### TEXT SECTION
━━━

As a result, until 2013 more than 25 different documents were flying around which defined Internet Governance principles. This contributed to confusion and invited to “principle shopping” where actors just picked the principles they liked to justify their behavior in cyberspace. The weakness of all those principles and documents was that they were supported either by only one stakeholder group or were limited in scope by geography and substance. None of the 25+ documents was universal and multistakeholder.

On the other hand a comparison of all those documents showed that around 70 percent of the principles were identical, 20 percent very similar and only 10 per cent controversial.

  1. All parties support the Multi-stakeholder model (MSM) as a basic governance principles;
  2. All parties support the historically grown architectural principles of an open Internet (e2e);
  3. All parties identify three main areas for Internet Governance policies: Human Rights, Security and Economy;
  4. But the various parties had different priorities with regard to public policy issues

What this Internet Principle Hype documented was an important policy shift from a controversial “no law vs. binding law” constellation to a more flexible soft law approach for a new ‘netiquette’ which is aimed not only at the geeks and freaks of the technical Internet community but also at governments, business and civil society around the whole globe. More and more parties agreed that such a soft law approach could indeed deliver both the needed flexibility and a higher degree of security, stability and resilience to get the trust of the next billion Internet users, the next wave of Internet entrepreneurs and the next generation of Internet policy makers.

━━━

### DATA FOR ANALYSIS
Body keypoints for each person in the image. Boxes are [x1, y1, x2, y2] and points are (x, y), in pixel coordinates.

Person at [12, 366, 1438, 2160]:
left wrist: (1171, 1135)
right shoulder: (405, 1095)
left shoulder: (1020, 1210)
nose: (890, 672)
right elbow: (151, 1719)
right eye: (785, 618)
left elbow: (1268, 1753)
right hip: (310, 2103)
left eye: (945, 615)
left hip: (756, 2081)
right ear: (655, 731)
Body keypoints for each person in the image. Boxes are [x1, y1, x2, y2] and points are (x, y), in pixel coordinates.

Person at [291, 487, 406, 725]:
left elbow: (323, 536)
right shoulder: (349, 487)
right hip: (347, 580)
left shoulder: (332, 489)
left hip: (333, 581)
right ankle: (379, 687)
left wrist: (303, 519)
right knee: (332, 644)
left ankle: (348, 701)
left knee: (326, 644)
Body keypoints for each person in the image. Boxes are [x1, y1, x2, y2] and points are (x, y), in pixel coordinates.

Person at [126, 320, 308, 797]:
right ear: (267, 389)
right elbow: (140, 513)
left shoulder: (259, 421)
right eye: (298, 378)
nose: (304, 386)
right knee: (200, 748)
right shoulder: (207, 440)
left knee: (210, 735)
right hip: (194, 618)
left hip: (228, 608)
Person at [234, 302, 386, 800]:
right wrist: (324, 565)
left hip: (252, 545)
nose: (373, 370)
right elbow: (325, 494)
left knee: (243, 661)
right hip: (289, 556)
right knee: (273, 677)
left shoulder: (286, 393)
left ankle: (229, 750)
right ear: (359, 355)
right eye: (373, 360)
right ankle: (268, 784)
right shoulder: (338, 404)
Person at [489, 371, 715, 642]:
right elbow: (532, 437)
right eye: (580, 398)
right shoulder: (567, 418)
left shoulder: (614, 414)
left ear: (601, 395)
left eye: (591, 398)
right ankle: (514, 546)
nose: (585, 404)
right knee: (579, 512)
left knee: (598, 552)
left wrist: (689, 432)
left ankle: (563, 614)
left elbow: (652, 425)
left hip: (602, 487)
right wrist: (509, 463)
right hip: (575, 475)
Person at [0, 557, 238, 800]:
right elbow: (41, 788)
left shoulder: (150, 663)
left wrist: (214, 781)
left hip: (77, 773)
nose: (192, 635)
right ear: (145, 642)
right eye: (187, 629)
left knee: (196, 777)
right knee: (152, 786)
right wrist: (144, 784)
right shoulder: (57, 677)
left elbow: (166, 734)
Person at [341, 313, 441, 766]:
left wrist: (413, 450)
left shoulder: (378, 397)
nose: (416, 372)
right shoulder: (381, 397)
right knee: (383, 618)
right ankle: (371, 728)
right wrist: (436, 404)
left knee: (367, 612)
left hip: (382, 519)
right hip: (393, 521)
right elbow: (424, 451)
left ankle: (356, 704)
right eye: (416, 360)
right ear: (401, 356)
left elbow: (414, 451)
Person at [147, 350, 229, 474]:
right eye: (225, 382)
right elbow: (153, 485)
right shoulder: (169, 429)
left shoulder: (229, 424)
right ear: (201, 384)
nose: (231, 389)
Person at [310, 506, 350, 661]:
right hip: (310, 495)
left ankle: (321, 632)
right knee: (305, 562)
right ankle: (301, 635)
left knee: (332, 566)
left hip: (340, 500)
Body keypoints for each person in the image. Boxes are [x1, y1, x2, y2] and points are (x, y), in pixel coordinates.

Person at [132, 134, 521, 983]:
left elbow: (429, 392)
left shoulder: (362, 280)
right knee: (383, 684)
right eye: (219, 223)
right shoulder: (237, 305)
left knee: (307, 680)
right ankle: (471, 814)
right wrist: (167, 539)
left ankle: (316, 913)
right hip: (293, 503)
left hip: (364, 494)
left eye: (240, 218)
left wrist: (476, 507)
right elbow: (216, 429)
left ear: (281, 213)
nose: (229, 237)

━━━

### EXERCISE
According to the text on Internet Governance principles, what share of the principles in the compared documents turned out to be controversial?

### PROBLEM SOLUTION
Only 10 percent.